Lauren Boebert emerged on the political scene early last summer, challenging the governor’s seating rules by serving too many in her Rifle café in the northwest corner of the state. Even after a warning, she persisted, gaining more attention.

Her thumb-to-nose toward the governor was back-dropped by the café’s name, Shooters, and that she and her workforce had pistols on their hips.

It was all about freedom, she said repeatedly. (The pistol-carrying began, she says, after there was an altercation outside the café and she wanted her staff members to be able to protect themselves.)

Boebert is now traveling the 3rd Congressional District, vowing to advocate in Washington, D.C., for individual freedoms and for Second Amendment rights. In the Republican primary, her flash made easy work of five-term Congressman Scott Tipton of Cortez. While a poll showed Tipton an easy winner and he may not have taken the primary seriously, that might not have been enough.

Boebert has held no elective office, nor been a member of any city or county committee or panel. In response, she might say that raising with her husband their four boys, and going from a McDonald’s employee to small-business owner, required full-time attention and energy. She is 33 with a high school equivalency degree.

During the campaign, Boebert has said she wants the benefits of cross-state-line and industry scale and transparency in health care pricing. She supports mail-in voting in lower level elections, but not for president. Her repeated theme is to make Americans free of what she sees as government restrictions and limitations.

Boebert’s ascendancy to Congressional candidate could be an example of what makes this country so special.

But the Herald’s editorial board believes experiences build on one another, that to expect to advocate for legislation in office building hallways, to participate in Congressional hearings, to go to the microphone in the House chamber, requires some time in community and state decision-making positions, even very local ones. A term on a school board can be a significant learning experience.
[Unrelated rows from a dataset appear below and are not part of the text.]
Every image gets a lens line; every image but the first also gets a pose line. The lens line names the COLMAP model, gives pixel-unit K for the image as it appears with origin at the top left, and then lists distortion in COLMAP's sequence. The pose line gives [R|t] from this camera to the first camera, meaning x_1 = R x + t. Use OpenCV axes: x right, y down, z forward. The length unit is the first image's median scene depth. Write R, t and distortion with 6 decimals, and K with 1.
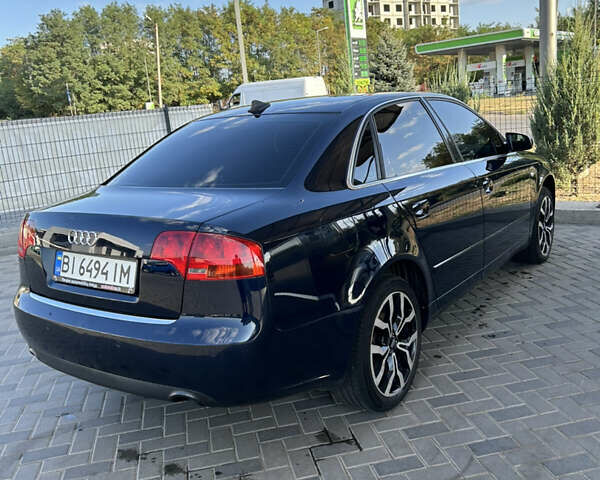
lens RADIAL K [[597.7, 0, 303.9], [0, 597.7, 244.8], [0, 0, 1]] dist [0.020900, 0.000000]
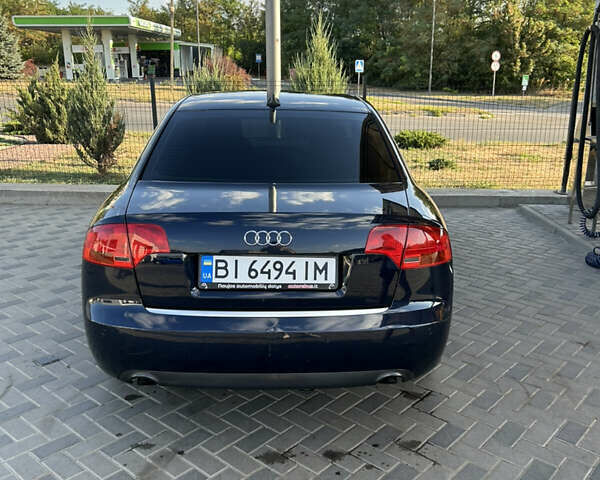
lens RADIAL K [[597.7, 0, 300.4], [0, 597.7, 240.6], [0, 0, 1]] dist [0.020900, 0.000000]
pose [[0.809202, -0.070281, 0.583312, -0.864921], [0.059906, 0.997515, 0.037082, -0.039235], [-0.584469, 0.004937, 0.811401, 0.195259]]
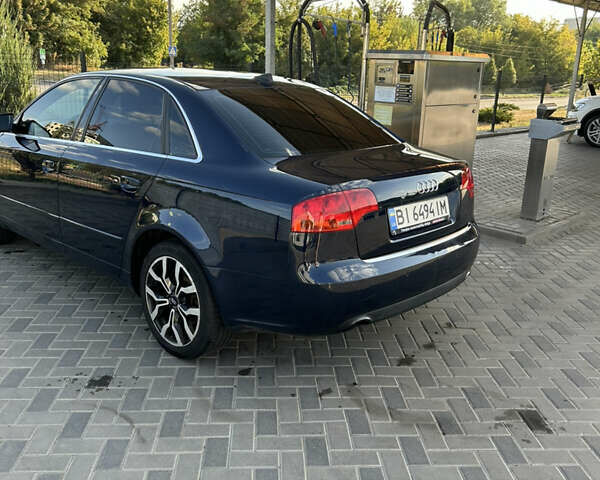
lens RADIAL K [[597.7, 0, 300.2], [0, 597.7, 237.4], [0, 0, 1]] dist [0.020900, 0.000000]
pose [[0.165117, -0.194827, 0.966840, -1.604170], [0.175691, 0.970426, 0.165545, -0.158849], [-0.970499, 0.142531, 0.194463, 1.009551]]
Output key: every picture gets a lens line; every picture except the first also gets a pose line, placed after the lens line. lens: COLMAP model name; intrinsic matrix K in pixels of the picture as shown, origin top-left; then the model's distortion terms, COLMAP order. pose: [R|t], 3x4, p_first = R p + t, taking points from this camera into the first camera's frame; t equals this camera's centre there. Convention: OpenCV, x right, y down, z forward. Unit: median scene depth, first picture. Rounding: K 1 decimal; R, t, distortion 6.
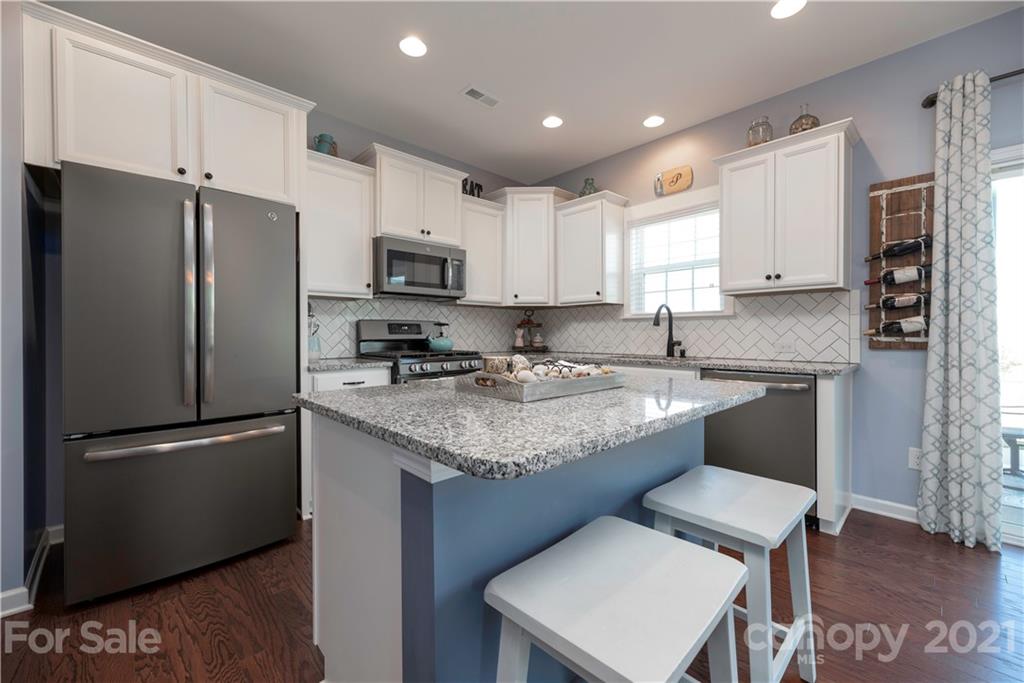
lens RADIAL K [[414.6, 0, 519.9], [0, 414.6, 335.4], [0, 0, 1]] dist [0.000542, 0.000188]
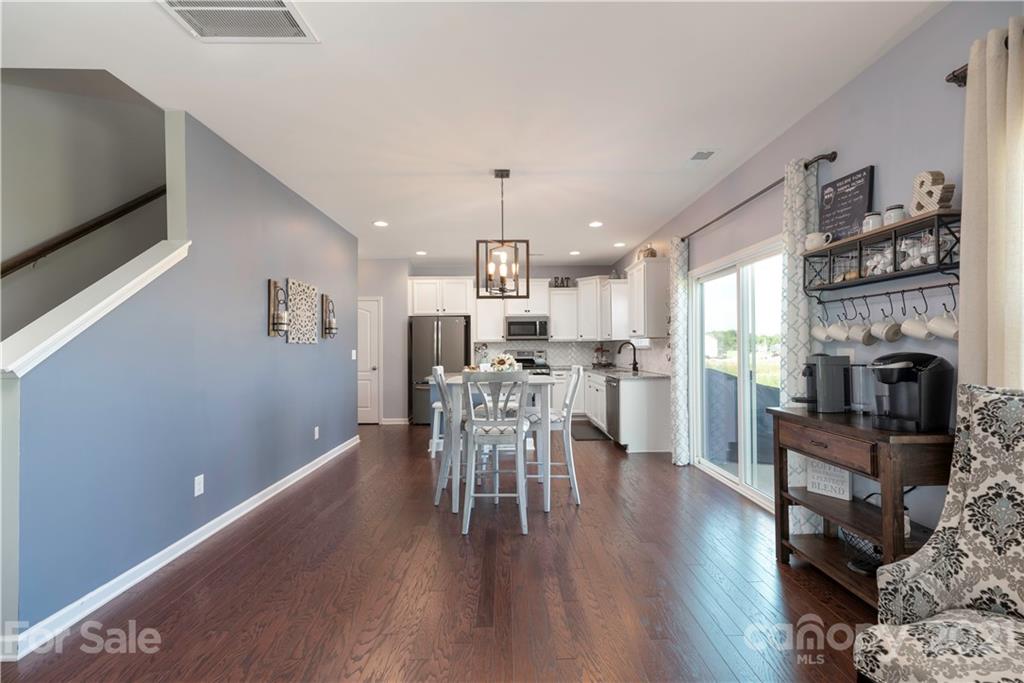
lens RADIAL K [[414.6, 0, 514.6], [0, 414.6, 345.2], [0, 0, 1]] dist [0.000542, 0.000188]
pose [[0.736956, -0.008497, -0.675888, 1.201877], [0.000369, 0.999926, -0.012169, -0.036826], [0.675941, 0.008719, 0.736904, -0.677219]]
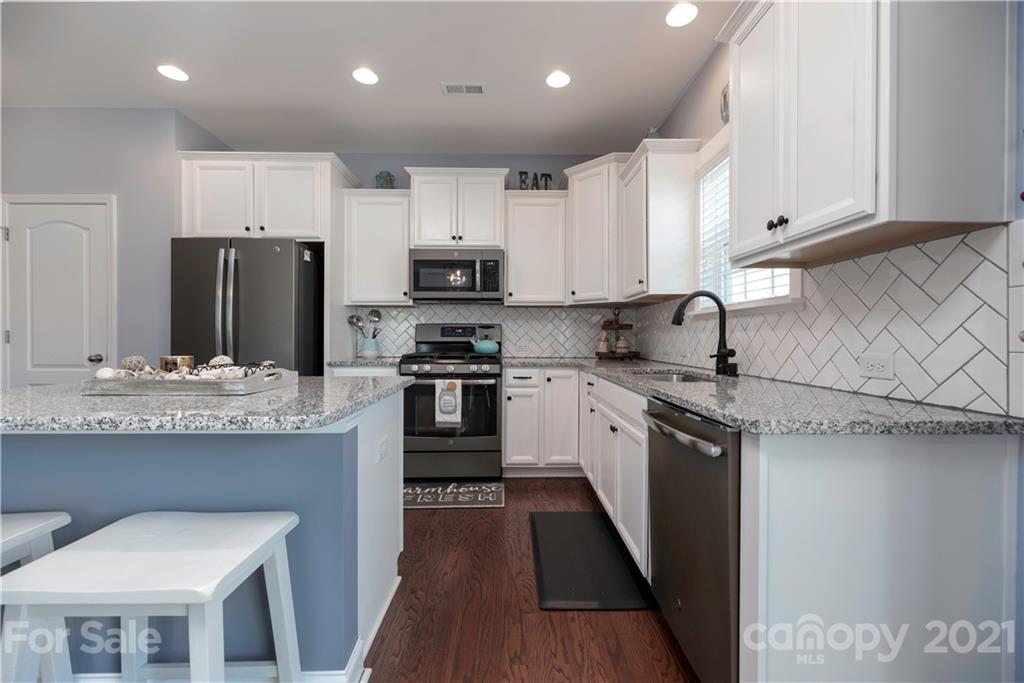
lens RADIAL K [[414.6, 0, 511.0], [0, 414.6, 338.5], [0, 0, 1]] dist [0.000542, 0.000188]
pose [[0.732356, 0.006080, -0.680895, 0.560348], [-0.006791, 0.999976, 0.001625, -0.001142], [0.680888, 0.003434, 0.732380, 0.327747]]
Boebert has had none of that while wanting to be one of Colorado’s seven House members (likely soon to be eight).

Diane Mitsch Bush also has been a small-business owner and manager, and she has been a Routt County commissioner and served three terms in Colorado’s House of Representatives.
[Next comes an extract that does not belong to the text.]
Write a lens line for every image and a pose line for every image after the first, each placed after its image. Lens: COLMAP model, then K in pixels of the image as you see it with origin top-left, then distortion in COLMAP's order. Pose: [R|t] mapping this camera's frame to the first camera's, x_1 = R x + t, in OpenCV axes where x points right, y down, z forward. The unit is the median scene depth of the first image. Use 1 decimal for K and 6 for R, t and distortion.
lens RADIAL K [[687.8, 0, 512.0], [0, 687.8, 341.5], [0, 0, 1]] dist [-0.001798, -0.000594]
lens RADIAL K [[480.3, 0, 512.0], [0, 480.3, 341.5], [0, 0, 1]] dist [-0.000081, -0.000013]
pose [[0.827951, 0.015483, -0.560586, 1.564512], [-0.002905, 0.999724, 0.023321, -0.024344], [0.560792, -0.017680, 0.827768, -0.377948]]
She has debated and shaped issues of land use and population growth, water availability now and in the future, and the support of preK-12 and higher education. She knows budgets and the mix of taxation necessary to support them.

And Mitsch Bush has not just had to negotiate within the Democratic Party to achieve the desired outcomes for her constituents, but across the aisle, often between rural and urban interests. Identifying the middle and bringing both sides together is what D.C. needs.

The 3rd Congressional District is varied in its regions and citizenry, and Mitsch Bush has the background to do the best to benefit that diversity. She deserves a vote for the 3rd Congressional seat.